_Task to carry out:_
Only one stretch of the data below is wanted: the lines from the one with "Прозрачное ценообразование и бесплатная" through the one with "ĐỨNG VSRM4.0-120", repeated exactly.

_Entries shown:_
· · ·

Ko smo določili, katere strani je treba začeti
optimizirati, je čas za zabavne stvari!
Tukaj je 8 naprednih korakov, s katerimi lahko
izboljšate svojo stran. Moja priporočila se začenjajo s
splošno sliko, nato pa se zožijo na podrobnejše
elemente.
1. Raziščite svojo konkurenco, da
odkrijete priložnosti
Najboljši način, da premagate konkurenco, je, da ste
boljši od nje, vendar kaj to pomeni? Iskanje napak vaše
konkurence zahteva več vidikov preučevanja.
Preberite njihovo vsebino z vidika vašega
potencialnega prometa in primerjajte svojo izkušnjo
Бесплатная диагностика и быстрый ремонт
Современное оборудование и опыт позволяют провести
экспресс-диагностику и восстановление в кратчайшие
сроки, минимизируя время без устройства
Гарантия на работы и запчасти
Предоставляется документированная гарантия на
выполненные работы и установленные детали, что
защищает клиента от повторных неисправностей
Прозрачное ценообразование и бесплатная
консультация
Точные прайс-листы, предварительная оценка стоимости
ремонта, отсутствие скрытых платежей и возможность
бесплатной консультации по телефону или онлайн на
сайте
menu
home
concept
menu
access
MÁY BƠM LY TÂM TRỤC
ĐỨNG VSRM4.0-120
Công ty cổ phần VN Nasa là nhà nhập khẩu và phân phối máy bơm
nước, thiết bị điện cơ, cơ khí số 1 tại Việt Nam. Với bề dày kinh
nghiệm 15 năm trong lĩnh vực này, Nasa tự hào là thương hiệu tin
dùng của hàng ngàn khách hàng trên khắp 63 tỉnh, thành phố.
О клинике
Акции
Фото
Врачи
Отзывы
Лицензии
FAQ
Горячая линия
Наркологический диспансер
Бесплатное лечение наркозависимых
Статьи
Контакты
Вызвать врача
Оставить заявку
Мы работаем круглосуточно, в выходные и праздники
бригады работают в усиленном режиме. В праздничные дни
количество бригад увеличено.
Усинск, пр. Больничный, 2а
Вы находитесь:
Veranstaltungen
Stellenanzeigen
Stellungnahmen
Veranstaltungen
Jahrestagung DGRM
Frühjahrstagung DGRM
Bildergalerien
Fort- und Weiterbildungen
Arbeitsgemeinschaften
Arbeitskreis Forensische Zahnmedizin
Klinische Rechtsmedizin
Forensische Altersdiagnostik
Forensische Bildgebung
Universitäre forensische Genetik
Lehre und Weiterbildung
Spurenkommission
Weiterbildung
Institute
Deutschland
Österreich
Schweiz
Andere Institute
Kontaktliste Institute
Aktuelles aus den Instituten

· · ·

_Solution:_
Прозрачное ценообразование и бесплатная
консультация
Точные прайс-листы, предварительная оценка стоимости
ремонта, отсутствие скрытых платежей и возможность
бесплатной консультации по телефону или онлайн на
сайте
menu
home
concept
menu
access
MÁY BƠM LY TÂM TRỤC
ĐỨNG VSRM4.0-120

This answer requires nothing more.